» **PAGE EXCERPT**
..............................

2. Proposal of a More Powerful Baseline Detection Algorithm: To address the performance bottlenecks in existing multi-fruit and vegetable recognition detection algorithms, this paper proposes an end-to-end real-time detection algorithm based on Transformer, called FVRT-DETR. The algorithm consists of three main components—the backbone, encoder, and decoder modules—aiming to enhance the fusion and decoding efficiency of multi-scale features. Firstly, we leveraged the advantages of the Mamba structure [11,12] to build the backbone module. Mamba, by introducing the structured self-modulation (SSM) mechanism, effectively enhances the model’s ability to capture long-range dependencies, thereby improving feature extraction and representation capabilities in complex scenarios. Secondly, we designed a multi-scale deep feature fusion encoder (MDFF encoder) module to enhance the integration of features across different scales. This module processes input images from multiple resolutions and improves the perception of fruit and vegetable variations and scales by integrating hierarchical features. Finally, based on RT-DETR, we decode the features from five different scales output by the encoder.

The contributions of this paper are summarized as follows:

Introduction of the FV40 Dataset: We develope a fine-grained fruit and vegetable object detection dataset. The initial version contains over 14,000 images and 100,000 annotated bounding boxes, covering 40 distinct fruit and vegetable categories. The dataset is continuously being expanded and updated.

..............................

» **RECORDS SUPPLIED**
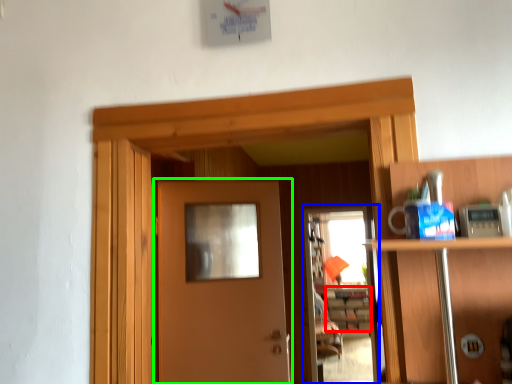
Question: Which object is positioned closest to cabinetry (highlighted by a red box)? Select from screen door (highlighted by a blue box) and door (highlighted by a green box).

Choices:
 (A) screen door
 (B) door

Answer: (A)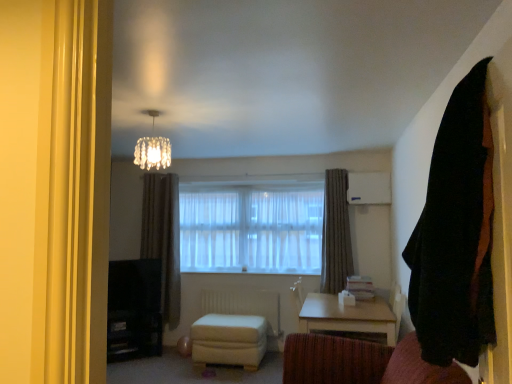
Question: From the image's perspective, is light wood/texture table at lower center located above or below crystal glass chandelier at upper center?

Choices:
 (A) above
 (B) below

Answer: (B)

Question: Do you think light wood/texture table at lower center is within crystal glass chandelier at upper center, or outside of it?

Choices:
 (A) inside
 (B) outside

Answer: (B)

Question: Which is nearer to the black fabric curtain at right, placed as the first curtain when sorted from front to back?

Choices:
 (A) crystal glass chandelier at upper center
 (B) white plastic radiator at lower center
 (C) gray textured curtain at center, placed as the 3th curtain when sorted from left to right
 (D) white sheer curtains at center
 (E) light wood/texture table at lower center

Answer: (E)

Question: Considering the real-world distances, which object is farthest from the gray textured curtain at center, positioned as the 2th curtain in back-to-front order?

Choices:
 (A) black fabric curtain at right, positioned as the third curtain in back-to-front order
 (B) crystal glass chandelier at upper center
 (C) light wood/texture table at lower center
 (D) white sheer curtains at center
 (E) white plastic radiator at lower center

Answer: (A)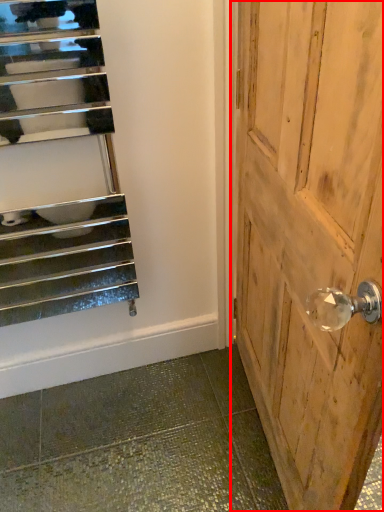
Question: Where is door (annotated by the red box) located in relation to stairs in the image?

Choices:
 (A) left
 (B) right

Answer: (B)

..............................

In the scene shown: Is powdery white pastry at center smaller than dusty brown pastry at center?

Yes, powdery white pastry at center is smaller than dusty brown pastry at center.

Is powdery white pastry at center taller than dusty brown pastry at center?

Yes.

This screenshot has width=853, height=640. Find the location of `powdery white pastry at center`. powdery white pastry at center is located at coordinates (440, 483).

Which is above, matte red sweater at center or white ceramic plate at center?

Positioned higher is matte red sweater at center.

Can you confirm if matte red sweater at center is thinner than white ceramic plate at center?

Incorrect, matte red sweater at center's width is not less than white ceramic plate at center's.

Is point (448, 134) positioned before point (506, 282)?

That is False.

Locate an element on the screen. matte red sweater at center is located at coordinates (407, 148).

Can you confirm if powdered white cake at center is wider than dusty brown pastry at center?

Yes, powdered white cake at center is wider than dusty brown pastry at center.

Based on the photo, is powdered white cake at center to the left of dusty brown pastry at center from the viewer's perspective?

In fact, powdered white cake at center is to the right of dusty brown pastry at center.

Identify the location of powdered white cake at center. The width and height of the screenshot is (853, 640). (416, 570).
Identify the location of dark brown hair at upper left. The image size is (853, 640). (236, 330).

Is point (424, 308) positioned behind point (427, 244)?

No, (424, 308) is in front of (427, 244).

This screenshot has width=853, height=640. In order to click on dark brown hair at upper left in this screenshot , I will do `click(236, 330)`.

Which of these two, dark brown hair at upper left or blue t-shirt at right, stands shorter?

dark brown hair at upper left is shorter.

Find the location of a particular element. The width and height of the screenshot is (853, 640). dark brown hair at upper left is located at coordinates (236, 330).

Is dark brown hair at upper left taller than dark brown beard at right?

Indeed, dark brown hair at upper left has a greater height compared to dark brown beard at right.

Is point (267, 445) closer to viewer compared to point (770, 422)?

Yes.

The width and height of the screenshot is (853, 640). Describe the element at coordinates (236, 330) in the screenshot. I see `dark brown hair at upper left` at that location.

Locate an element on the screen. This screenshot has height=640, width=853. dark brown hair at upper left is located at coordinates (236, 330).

..............................

» **TO BE DONE**
- 1) In the passage on fruit and vegetable detection, retype everything from "Introduction of the" down to "expanded and updated.".
- 2) Answer these from the fruit and vegetable detection passage:
(a) What are the three main components of FVRT-DETR?
(b) How many fruit and vegetable categories does the initial FV40 dataset cover?
(c) From how many different scales does the decoder take the encoder's output features?
- 3) Carry on the passage on fruit and vegetable detection from its final sentence.

» **TASK-BY-TASK ANSWERS**
- 1)
Introduction of the FV40 Dataset: We develope a fine-grained fruit and vegetable object detection dataset. The initial version contains over 14,000 images and 100,000 annotated bounding boxes, covering 40 distinct fruit and vegetable categories. The dataset is continuously being expanded and updated.

- 2)
(a) The backbone, encoder, and decoder modules
(b) 40
(c) Five

- 3)
Development of the FVRT-DETR Algorithm: We propose the first algorithm for fast and accurate detection of multiple fruit and vegetable types, called FVRT-DETR. This algorithm innovatively uses Mamba as the backbone and introduces a novel multi-scale deep feature fusion encoder (MDFF encoder) module, which effectively enhances the model’s performance in handling multi-scale features while reducing parameters, improving detection accuracy for fruits and vegetables of various sizes and variations.
Improved Multi-Scale Feature Handling: To address the challenge of multi-scale fruit and vegetable detection, we propose an efficient feature fusion method within the MDFF encoder module that better integrates multi-scale feature maps, thus enhancing the detection capabilities across 40 different fruit and vegetable categories with varying sizes.
Scalable and Highly Adaptable Model: Unlike previous models tailored to a single type of fruit or vegetable, FVRT-DETR is designed to be scalable and highly adaptable, capable of accurately detecting a wide variety of fruit and vegetable types. This allows it to handle the diversity of produce in real-world agricultural scenarios, making it a highly versatile solution in the industry.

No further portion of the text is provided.